A picture is worth a thousand words they say, and as pictures go this one sums up the last fortnight pretty well.
It is difficult enough with horses. Time, money, more time, confidence, more money. Poop. There's always poop. Then factor in being self employed, 4 children to love, support and drive around like a local mini cab, (oh and a husband who works most weekends and a mum with severe Alzheimer's) and the time element of horse ownership can feel a little tight. So in a effort to combat the endless guilt of not doing enough with horses, children/family, I try to organise my week in timetable form. I have a weekly planner and in each little 1 hour box I duly allocate (and colour code) each segment to cover work, exercising Tuff, visiting Mum and any of the children's appointments. At this point I should probably mention the boxes are pretty full and do not include any essentials such as eating, showering, wine consumption or sleeping.
Now I know, and I'm sure you know, that horses and children rarely conform to 1 hour time slots no matter how pretty their allocated colour is. Lime for Tuff and pink for the kids in case the OCD among you were wondering :)
So why do I bother? Why do I spend at least half an hour and 2 cups of tea on planning time slots if I am 99.9% sure that it'll all go to hell in a hand basket the second the alarm rings on Monday morning? It's because if I do not at least try and set straight in my mind a riding plan for the week, Friday evening will roll around and I will be muttering into my wine glass "Huh, where the heck did the last 5 days go?"
It's a discipline. As no matter how dedicated a student of the horse I am, no matter how much I study the theory when the kids are asleep, how much I eat sleep and breathe horse, unless I get my butt in the saddle on a semi regular basis I am not doing myself or Tuff any justice.

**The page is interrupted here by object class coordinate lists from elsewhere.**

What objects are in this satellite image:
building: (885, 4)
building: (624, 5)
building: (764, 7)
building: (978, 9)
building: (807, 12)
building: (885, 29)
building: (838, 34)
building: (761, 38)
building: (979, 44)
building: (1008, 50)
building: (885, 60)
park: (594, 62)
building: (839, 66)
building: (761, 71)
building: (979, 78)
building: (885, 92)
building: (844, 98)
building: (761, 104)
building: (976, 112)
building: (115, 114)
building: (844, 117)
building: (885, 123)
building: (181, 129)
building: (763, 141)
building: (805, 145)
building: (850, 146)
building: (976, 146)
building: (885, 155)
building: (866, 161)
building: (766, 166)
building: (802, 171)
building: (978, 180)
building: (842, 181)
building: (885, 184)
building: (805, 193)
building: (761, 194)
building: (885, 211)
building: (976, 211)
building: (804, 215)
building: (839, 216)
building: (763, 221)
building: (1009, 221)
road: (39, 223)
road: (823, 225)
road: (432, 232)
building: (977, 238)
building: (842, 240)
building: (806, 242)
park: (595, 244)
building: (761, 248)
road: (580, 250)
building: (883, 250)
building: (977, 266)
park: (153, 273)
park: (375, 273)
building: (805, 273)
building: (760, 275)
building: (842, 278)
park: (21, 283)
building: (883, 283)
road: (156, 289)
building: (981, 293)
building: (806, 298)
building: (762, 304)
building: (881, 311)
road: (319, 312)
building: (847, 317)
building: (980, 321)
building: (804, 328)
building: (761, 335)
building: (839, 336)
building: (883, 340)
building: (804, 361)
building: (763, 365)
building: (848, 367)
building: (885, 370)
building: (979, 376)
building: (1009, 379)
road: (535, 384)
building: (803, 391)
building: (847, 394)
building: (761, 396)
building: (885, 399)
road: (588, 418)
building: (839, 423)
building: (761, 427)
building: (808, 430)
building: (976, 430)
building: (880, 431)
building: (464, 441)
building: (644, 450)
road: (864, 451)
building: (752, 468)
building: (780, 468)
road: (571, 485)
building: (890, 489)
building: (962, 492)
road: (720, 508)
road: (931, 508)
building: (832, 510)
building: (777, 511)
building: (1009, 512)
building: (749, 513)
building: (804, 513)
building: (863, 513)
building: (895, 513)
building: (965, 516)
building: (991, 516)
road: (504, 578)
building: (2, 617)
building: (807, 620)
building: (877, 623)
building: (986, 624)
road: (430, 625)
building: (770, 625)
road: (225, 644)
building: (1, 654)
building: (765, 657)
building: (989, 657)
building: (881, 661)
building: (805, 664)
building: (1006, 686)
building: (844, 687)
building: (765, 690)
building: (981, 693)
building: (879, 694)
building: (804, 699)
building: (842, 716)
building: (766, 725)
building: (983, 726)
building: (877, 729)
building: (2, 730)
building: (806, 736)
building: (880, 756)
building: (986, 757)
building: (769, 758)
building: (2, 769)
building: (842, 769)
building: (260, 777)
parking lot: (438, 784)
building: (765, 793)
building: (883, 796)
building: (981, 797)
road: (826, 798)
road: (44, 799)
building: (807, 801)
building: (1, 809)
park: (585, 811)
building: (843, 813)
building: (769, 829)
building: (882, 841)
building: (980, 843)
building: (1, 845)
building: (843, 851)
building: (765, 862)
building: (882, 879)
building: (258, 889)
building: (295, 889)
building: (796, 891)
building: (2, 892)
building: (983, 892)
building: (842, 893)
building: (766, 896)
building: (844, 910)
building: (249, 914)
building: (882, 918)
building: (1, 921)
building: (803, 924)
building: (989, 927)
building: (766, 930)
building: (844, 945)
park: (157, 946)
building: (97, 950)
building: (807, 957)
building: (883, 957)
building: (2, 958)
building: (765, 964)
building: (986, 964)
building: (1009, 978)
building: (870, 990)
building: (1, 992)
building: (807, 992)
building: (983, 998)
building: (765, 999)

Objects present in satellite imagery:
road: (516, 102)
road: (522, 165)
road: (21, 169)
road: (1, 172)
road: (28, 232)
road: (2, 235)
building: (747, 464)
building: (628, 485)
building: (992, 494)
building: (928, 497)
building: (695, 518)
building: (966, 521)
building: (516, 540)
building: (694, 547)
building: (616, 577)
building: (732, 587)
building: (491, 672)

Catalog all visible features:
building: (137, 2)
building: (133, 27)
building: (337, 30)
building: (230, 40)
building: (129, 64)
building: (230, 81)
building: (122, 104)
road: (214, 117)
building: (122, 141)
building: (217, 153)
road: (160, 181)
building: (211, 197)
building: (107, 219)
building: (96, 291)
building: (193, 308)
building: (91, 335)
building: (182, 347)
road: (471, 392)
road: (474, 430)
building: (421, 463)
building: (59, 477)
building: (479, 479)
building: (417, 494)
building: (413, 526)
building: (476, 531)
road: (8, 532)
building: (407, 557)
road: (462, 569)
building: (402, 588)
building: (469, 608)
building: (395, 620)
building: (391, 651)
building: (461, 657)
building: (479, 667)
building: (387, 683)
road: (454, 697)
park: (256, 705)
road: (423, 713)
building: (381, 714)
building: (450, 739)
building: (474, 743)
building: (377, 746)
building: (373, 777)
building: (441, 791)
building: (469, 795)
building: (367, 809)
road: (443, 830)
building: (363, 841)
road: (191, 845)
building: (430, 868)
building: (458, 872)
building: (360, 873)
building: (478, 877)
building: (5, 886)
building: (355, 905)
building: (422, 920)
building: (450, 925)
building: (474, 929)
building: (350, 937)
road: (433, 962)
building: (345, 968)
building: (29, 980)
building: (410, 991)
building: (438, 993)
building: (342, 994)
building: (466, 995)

But it was not working. The equated to my type A personality becoming very stressed with regard to being prepared enough for the clinic, being frustrated that I could not be all things to all men (& boys, girls, equines, canines etc) and generally feeling not in control.
So, I have modified my plan. The hour time slots remain, but I am more realistic in my expectations. Instead of aiming for an hour in the saddle 3 days a week, I've broken it down to a quality 30 mins 4-5 days a week, not including any groundwork or issues that need longer time. It's taken the pressure off me, it has made things more achievable, and guess what, my confidence has soared this week. The regularity of my time in the saddle is proving to be fruitful. My sessions with Tuff are short sweet and very successful as a result.
I feel confident that the basics will be solid for Aintree, and that we will have a foundation together from which to get the most out of the clinic.
So as I sit down with my timetable this morning, highlighter in hand and tea hot and steaming, feeling very smug muttering whimsically to myself... I am supermum, I am a domestic goddess, I am an organised professional horsewoman, I am ..... sooooo very, very, very SCREWED!
IT IS ONLY BLOODY HALF TERM THIS WEEK!